**Texte extrait:**
++++++
3) Une évolution du type d’actions soutenues

Le premier contrat de plan (1984-1988) s’est surtout intéressé au soutien de la recherche dans les secteurs jugés prioritaires (biotechnologies, matériaux, filière électronique) et au développement des filières technologiques (IUT et écoles d’ingénieurs) ; les filières universitaires générales ont été en revanche peu soutenues. Il a également favorisé le développement du transfert de technologie. A partir de 1986 a également commencé pour les villes et les conseils généraux le soutien à la création d’antennes universitaires.
Le second contrat de plan (1989-1993) correspond au cœur d’Université2000. Il se caractérise par l’accroissement sur tout le territoire national des capacités d’accueil pour faire face à l’augmentation rapide du nombre d’étudiants, le développement des IUT en villes moyennes et la création des universités nouvelles. C’est dans cette même période (1991) que se met en place le plan de renforcement de la recherche en région qui vise explicitement à développer les pôles d’excellences régionaux. Ces objectifs seront poursuivis par le 3ème contrat de plan (1994-1999).
La quatrième génération (200-2006) accorde une part importante à la recherche universitaire en liaison avec les grands organismes de recherche, aux bibliothèques, au logement étudiant. Elle couvre pour la première fois les sciences humaines et sociales (construction de locaux, création de maisons des sciences de l’homme). Elle prend en compte pour la première fois les insuffisances du patrimoine immobilier en Ile de France avec le démarrage d’opérations de grande ampleur (transfert de Paris VII sur la ZAC Tolbiac et installation sur ce même site du pole langues et civilisations).
Les contrats de plan n’épuisent pas toutefois les formes d’aide à l’enseignement supérieur pratiquées par les collectivités territoriales comme par exemple l’octroi de bourses de thèse ou de mobilité à l’étranger, l’aide à l’accueil des chercheurs étrangers et le financement de chaires d’excellence. La connaissance des politiques territoriales en matière d’enseignement supérieure et de recherche est notoirement insuffisante

4)Les raisons de cet engagement accru

L’enseignement supérieur et la recherche qui lui sont associés sont vus progressivement comme un facteur de développement économique régional ou local. Ce sentiment est d’abord le corollaire des assises de la recherche et les lois de 1982 relative à la recherche et de 1984 relative à l’enseignement supérieur ont clairement affiché comme objectifs le développement régional.. Ce sentiment s’est renforcé en raison de difficultés économiques ; l’implantation de filières technologiques ou professionnelles, le développement de la recherche ont fait partie systématiquement des mesures proposées en faveur de pôles de conversion (Nord, Lorraine) elles ont dans cette dernière région, contribué à renforcer la spécialisation des universités lorraines dans les sciences pour l’ingénieur (c implantation de l’INRIA et d’un centre de Supelec). Elles sont appelées systématiquement au secours des villes touchées par les industries d’armement(Bourges, Roanne, Tulle, Tarbes), par les licenciements de Michelin (Clermont -Ferrand) ou les difficultés de Moulinex même si l’impact réel de ces mesures sur le redressement économique réel d’un bassin d’emploi n’est pas évident.
++++++
**Énoncé de l'exercice:** Recopiez mot pour mot, dans le texte sur les contrats de plan, tout ce qui va de « Le second contrat » jusqu'à « de plan (1994-1999). » inclus.

**Données fournies:**
++++++
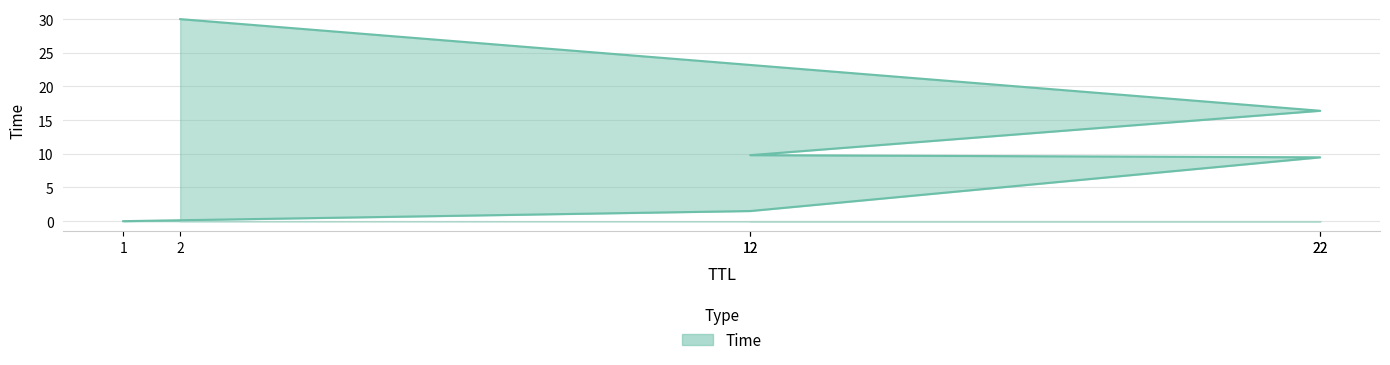

At which label is the value closest to 15?

22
++++++
**Solution rédigée:**
Le second contrat de plan (1989-1993) correspond au cœur d’Université2000. Il se caractérise par l’accroissement sur tout le territoire national des capacités d’accueil pour faire face à l’augmentation rapide du nombre d’étudiants, le développement des IUT en villes moyennes et la création des universités nouvelles. C’est dans cette même période (1991) que se met en place le plan de renforcement de la recherche en région qui vise explicitement à développer les pôles d’excellences régionaux. Ces objectifs seront poursuivis par le 3ème contrat de plan (1994-1999).